▶ [Your task] Please copy out the entries exactly, skipping any pictures.

▶ [Data shown]

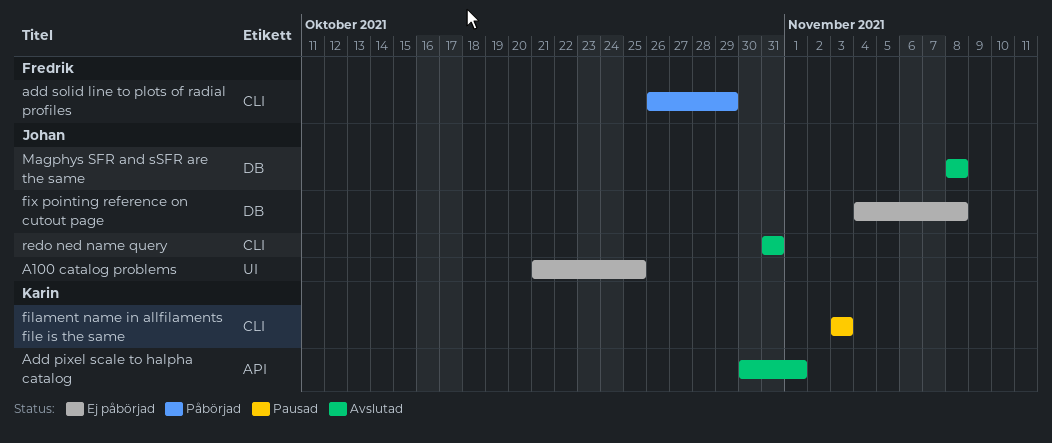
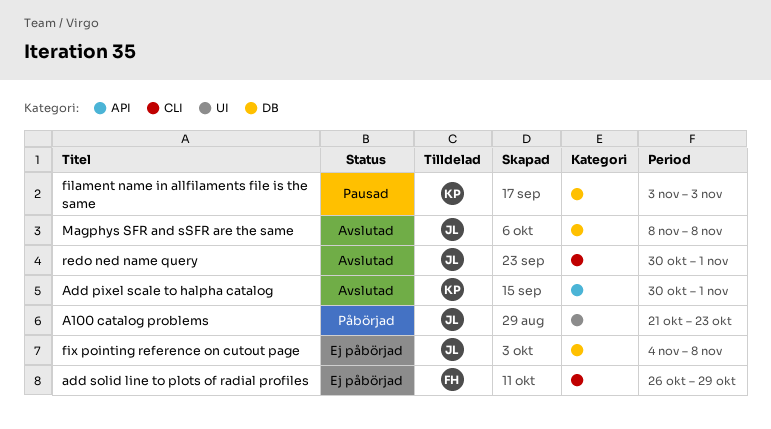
A100 catalog problems, status: Ej påbörjad -> Påbörjad
A100 catalog problems, due: Oct 25 -> Oct 23
add solid line to plots of radial profiles, status: Påbörjad -> Ej påbörjad
filament name in allfilaments file is the same, label: CLI -> DB
redo ned name query, start: Oct 31 -> Oct 30
redo ned name query, due: Oct 31 -> Nov 1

▶ [Response for this exercise]
A100 catalog problems, status: Ej påbörjad -> Påbörjad
A100 catalog problems, due: Oct 25 -> Oct 23
add solid line to plots of radial profiles, status: Påbörjad -> Ej påbörjad
filament name in allfilaments file is the same, label: CLI -> DB
redo ned name query, start: Oct 31 -> Oct 30
redo ned name query, due: Oct 31 -> Nov 1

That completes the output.